■ Tasks for this exercise ■
**A.** In the factoring thread, write out again the part that opens with the words containing "You shouldn't have....because" and closes with "it won't factor.". Substitute "expression b^2 - 4ac" for "discriminant".
**B.** In the factoring thread, which values of a, b and c are offered as an example where the discriminant comes out to a perfect square?

— START OF Page extract —

Explain the grouping method of factoring. Describe a scenario when the grouping method would be preferred over other methods and provide an example of this type of problem.
I just need a better understanding!
@ganeshie8
@Hero
@Microrobot Can u help please :)
When you group it is more organized, allowing there to be a lower chance of you making errors, it allows shows the steps done perfectly.
Thank youuu
Wait it says to provide an example
So it's both needed
yeah im gonna find an example
like 10x^2 + 8x+ 4 ?
@crystelle, Did you make that one up?
yes!
You shouldn't have....because it doesn't factor....at least not the way you need it to. If you want it to factor properly you have to make sure the value of the discriminant is square. Otherwise it won't factor.
Oh how do I make number that will factor?
Are you familiar with the discriminant?
a little bitt..my teacher was explaing a lil
\[b^2 - 4ac\]
All you have to do is make sure that whatever values of a, b, c you pick if \(b^2 - 4ac\) produces a perfect square, then the quadratic will be factorable.
Ohhh okay soo hm lemme see
For example, suppose a =3 b = 2, c = -1 Then 2^2 - 4(3)(-1) = 4 + 12 = 16 And 16 is a perfect square.

— END OF Page extract —
— START OF Record list —

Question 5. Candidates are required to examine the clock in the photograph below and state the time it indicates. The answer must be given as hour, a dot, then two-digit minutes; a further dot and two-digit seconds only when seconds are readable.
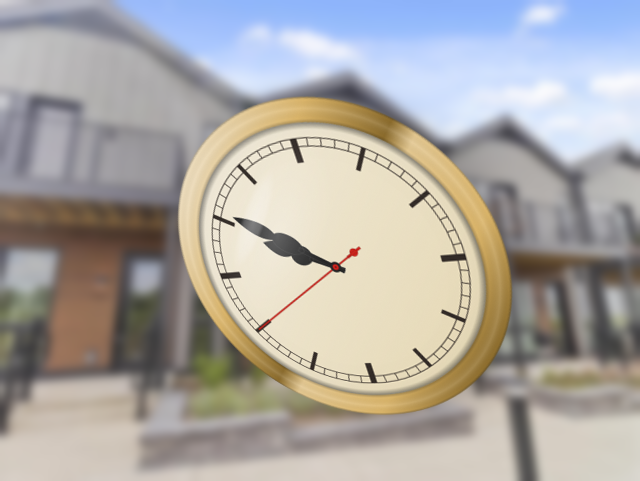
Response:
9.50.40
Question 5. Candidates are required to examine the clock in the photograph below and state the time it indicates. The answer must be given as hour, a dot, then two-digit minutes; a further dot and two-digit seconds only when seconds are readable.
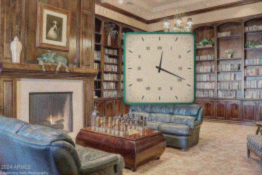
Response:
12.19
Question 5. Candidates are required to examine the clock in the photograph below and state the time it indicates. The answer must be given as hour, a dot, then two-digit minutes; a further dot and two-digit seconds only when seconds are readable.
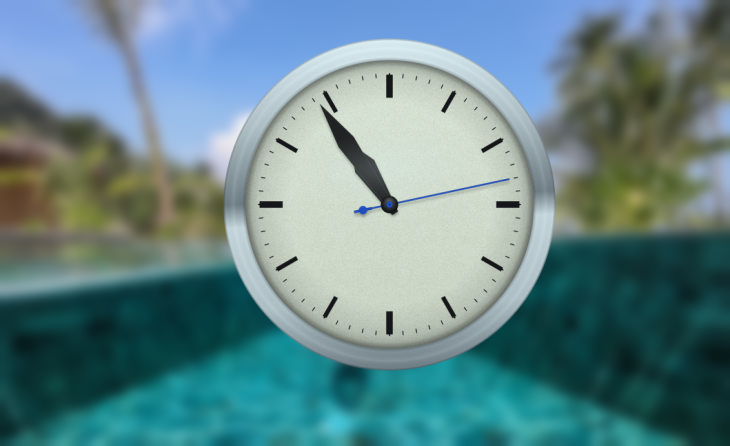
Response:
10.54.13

— END OF Record list —
— START OF Record list —

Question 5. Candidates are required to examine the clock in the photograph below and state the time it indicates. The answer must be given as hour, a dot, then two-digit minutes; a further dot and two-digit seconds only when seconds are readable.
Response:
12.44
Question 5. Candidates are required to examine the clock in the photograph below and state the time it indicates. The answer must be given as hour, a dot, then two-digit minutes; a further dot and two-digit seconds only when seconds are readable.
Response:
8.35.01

— END OF Record list —

■ Per-task answers ■
**A.**
You shouldn't have....because it doesn't factor....at least not the way you need it to. If you want it to factor properly you have to make sure the value of the expression b^2 - 4ac is square. Otherwise it won't factor.

**B.** a = 3, b = 2, c = -1